START AVAILABLE RECORDS

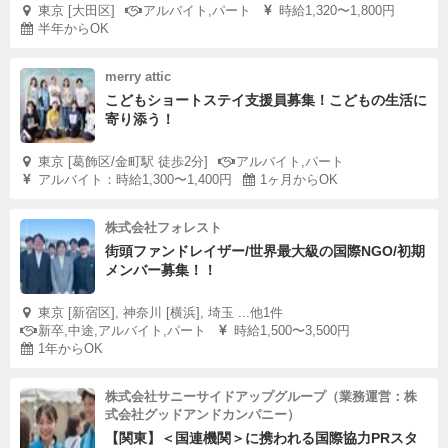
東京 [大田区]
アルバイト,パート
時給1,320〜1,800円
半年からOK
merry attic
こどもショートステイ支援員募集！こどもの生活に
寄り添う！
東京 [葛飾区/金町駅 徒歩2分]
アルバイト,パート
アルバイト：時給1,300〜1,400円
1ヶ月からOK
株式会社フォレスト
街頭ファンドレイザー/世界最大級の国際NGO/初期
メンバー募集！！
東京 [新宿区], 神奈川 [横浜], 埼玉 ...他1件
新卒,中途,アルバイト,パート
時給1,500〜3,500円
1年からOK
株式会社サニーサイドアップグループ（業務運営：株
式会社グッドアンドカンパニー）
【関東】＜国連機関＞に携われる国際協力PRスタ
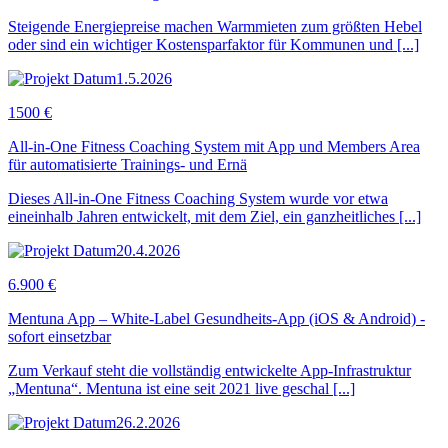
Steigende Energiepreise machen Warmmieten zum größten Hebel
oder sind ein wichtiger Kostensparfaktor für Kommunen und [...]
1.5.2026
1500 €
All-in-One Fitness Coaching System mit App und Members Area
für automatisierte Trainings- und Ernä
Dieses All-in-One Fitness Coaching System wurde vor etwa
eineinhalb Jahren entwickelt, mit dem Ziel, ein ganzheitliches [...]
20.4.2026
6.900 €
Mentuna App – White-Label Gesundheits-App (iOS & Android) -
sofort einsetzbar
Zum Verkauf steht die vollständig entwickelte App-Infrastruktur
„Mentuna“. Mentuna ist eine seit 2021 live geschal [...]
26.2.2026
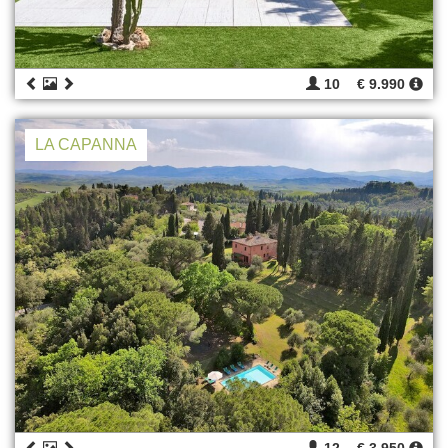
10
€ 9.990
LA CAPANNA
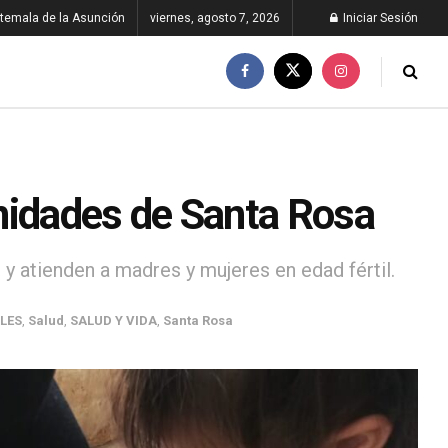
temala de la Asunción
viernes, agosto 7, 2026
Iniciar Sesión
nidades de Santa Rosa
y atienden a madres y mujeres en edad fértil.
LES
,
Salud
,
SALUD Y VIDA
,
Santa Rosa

END AVAILABLE RECORDS
START AVAILABLE RECORDS

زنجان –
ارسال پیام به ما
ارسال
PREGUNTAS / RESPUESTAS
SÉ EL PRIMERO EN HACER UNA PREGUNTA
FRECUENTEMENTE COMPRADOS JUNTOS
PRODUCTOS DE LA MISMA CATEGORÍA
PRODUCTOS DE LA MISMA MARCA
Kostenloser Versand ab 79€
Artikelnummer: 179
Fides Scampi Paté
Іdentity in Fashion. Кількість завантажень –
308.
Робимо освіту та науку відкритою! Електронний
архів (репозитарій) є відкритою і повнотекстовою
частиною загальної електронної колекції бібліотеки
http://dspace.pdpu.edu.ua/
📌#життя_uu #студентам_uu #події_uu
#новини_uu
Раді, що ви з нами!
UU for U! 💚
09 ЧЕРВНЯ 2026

END AVAILABLE RECORDS

TASK REQUIREMENTS -> Print the data from the line that contains "Steigende Energiepreise machen" up to and including the line that contains "Dieses All-in-One Fitness", reproducing each line without alteration.

ANSWER TO THIS EXERCISE ->
Steigende Energiepreise machen Warmmieten zum größten Hebel
oder sind ein wichtiger Kostensparfaktor für Kommunen und [...]
1.5.2026
1500 €
All-in-One Fitness Coaching System mit App und Members Area
für automatisierte Trainings- und Ernä
Dieses All-in-One Fitness Coaching System wurde vor etwa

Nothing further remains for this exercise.